Petr Vlček

Personal information
- Date of birth: 18 October 1973 (age 52)
- Place of birth: Mariánské Lázně, Czechoslovakia
- Height: 1.90 m (6 ft 3 in)
- Position: Defender

Youth career
- 1979–1987: Lokomotiva Mariánské Lázně
- 1987–1992: Škoda Plzeň

Senior career*
- Years: Team / Apps / (Gls)
- 1992: Sokol Svéradice
- 1993: VTJ Karlovy Vary
- 1993–1997: Viktoria Plzeň / 85 / (8)
- 1997–2000: Slavia Prague / 80 / (6)
- 2000–2001: Standard Liège / 11 / (0)
- 2001–2005: Panionios / 81 / (9)
- 2005: Ethnikos Achna / 13 / (0)
- 2006: Viktoria Plzeň / 10 / (0)
- 2006–2007: Niki Volos / 7 / (0)
- 2007–2008: 1. FC Bad Kötzting / 45 / (1)

International career
- 1995–1996: Czech Republic U-21 / 5 / (0)
- 1997–2002: Czech Republic / 18 / (0)

= Petr Vlček =

Czech footballer (born 1973)

Petr Vlček (born 18 October 1973) is a Czech former professional footballer who played as a defender. At club level, he played within his country for Viktoria Plzeň and Slavia Prague, as well as abroad in Belgium, Greece and Cyprus. Internationally he represented the Czech Republic, making a total of 18 appearances for his nation between 1997 and 2002. He was part of the Czech squad at the 2000 UEFA European Championship. He also represented his country at the 1997 FIFA Confederations Cup.

==Club career==
Vlček was born in Mariánské Lázně. A defender, he played youth football for Lokomotiva Mariánské Lázně and Škoda Plzeň. He then played for Sokol Svéradice and VTJ Karlovy Vary until returning to his former team Škoda Plzeň, then FC Viktoria Plzeň, where he played for four more seasons. During the 1996–97 season, Vlček transferred to Slavia Prague, where he would spend a further four seasons.
He left his country in 2000 to play for a year in Belgium for Standard Liège and one year later he signed for Panionios for four years. For the 2005–06 season he went to Cyprus to play for Ethnikos Achna. In January 2006, Vlček signed an 18-month contract with former club Plzeň, with manager Zdeněk Michálek choosing to use him as a defensive midfielder.
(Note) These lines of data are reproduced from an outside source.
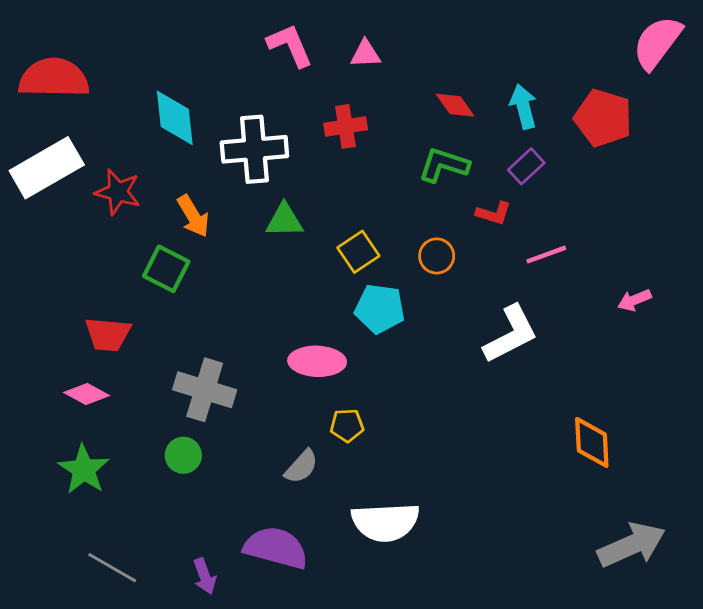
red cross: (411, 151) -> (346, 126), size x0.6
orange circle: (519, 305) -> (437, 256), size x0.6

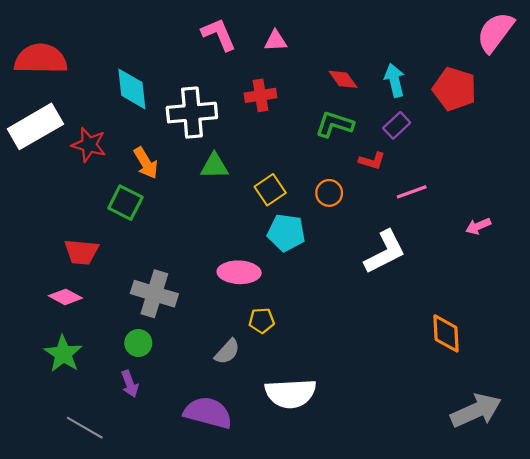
purple arrow: (205, 576) -> (130, 384), moved

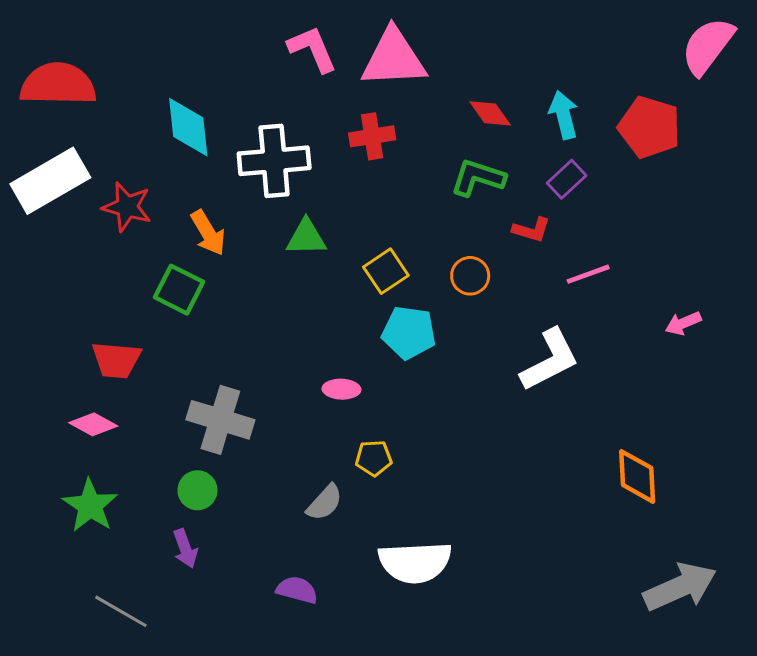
pink triangle: (276, 41) -> (394, 58), size x2.0
pink ellipse: (239, 272) -> (341, 389), size x0.6
purple semicircle: (208, 413) -> (297, 590), size x0.6

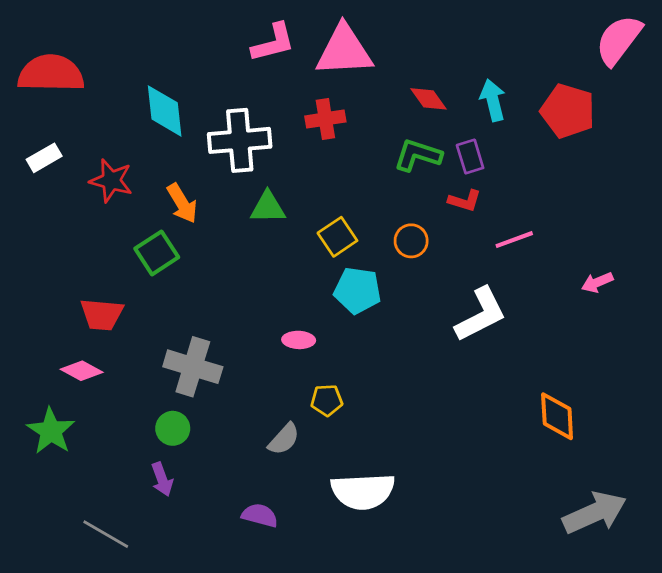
pink L-shape: (312, 49) -> (273, 43), turned 99
purple rectangle: (567, 179) -> (470, 156), moved, turned -64
white rectangle: (50, 181) -> (44, 158), size x0.5
green square: (179, 290) -> (157, 253), turned 30
green star: (90, 506) -> (51, 431), moved

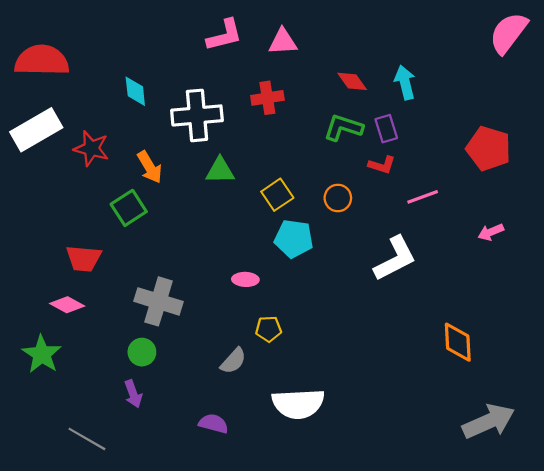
pink triangle: (344, 51) -> (283, 42), size x0.6
cyan diamond: (165, 111) -> (135, 91), size x0.7
red pentagon: (568, 111) -> (489, 148), moved
white rectangle: (44, 158) -> (36, 130), size x1.8

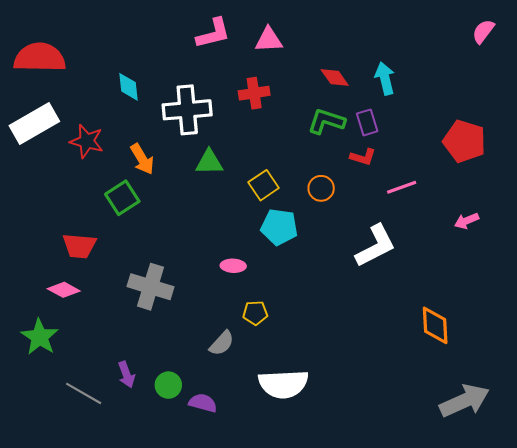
pink semicircle: (508, 33) -> (483, 31), size x0.6
green circle: (142, 352) -> (168, 385), moved
gray line: (87, 439) -> (84, 393), moved

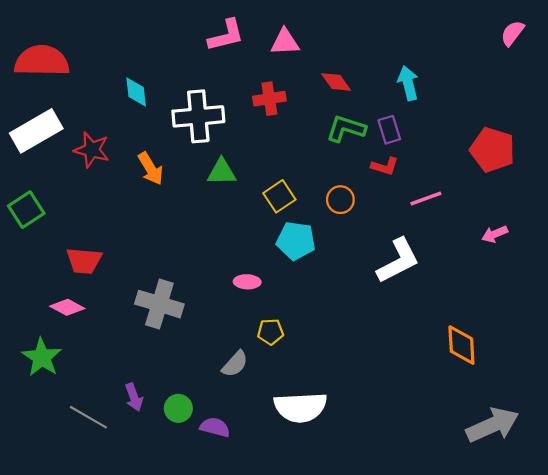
red diamond: (335, 77) -> (336, 82), moved
green square: (122, 198) -> (26, 210), moved

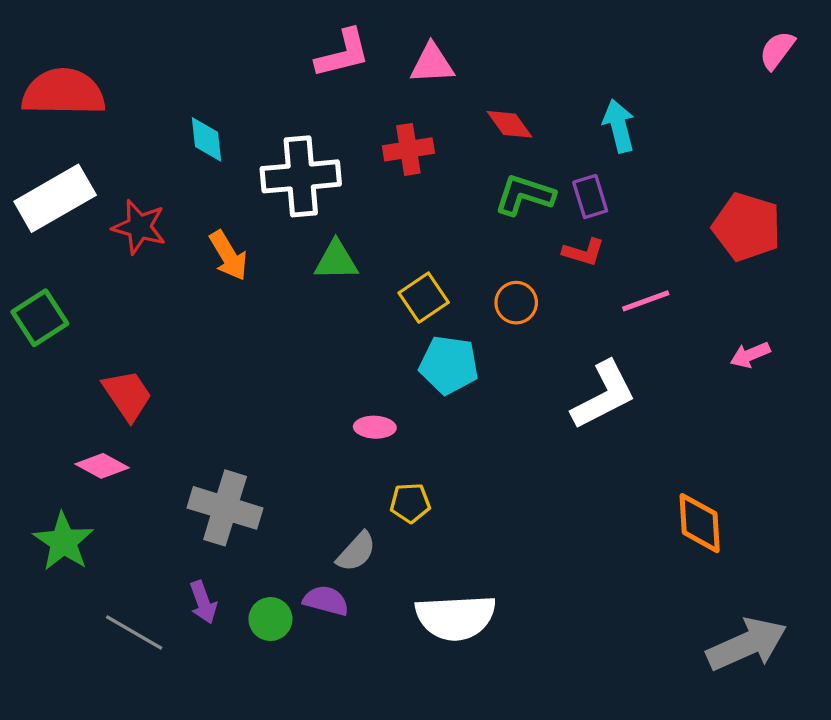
red trapezoid: (84, 261) -> (127, 395), turned -129
gray cross: (159, 304) -> (225, 508), moved
purple semicircle: (215, 427) -> (326, 601), moved

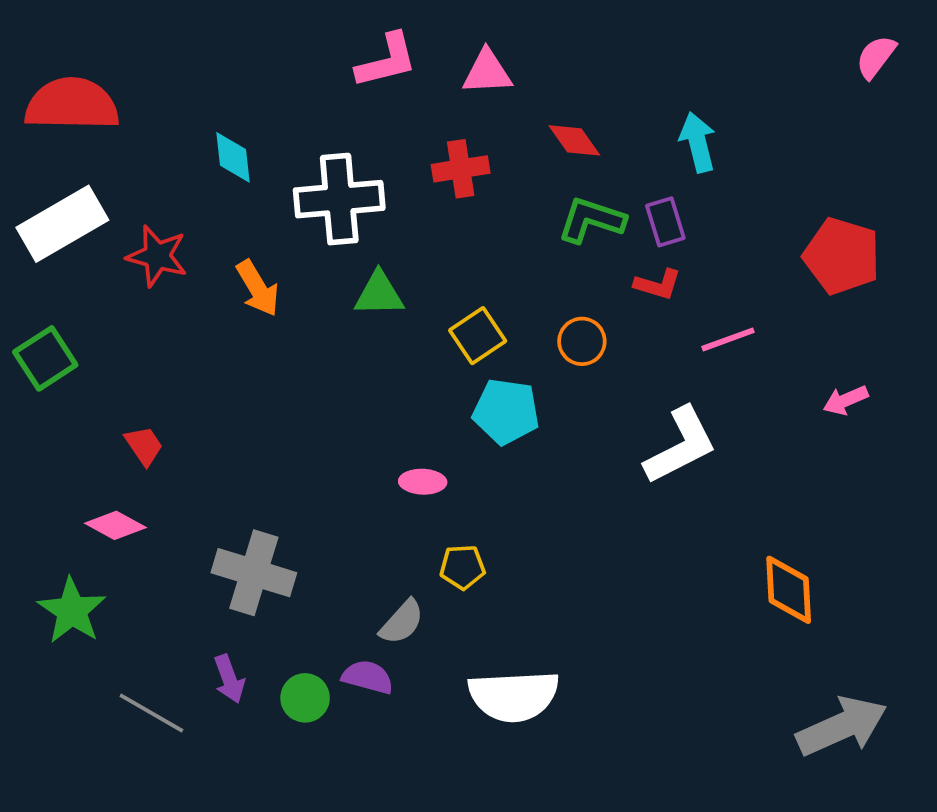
red trapezoid: (127, 395) -> (144, 446), size x0.7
He returned to Greece to play for Niki Volos in the 2006–07 season, before finishing his professional career. In 2007, he was transferred to the German fourth-level-club 1. FC Bad Kötzting.

==International career==
Vlček represented his country at under-21 level before making his debut in 1997 for the senior side. He was part of the Czech squad at the 2000 UEFA European Championship, but did not play in the tournament.

==Personal life==
Vlček went to school in Plzeň. He has two sons, Matyáš and Dominik, with his second wife, Lucie.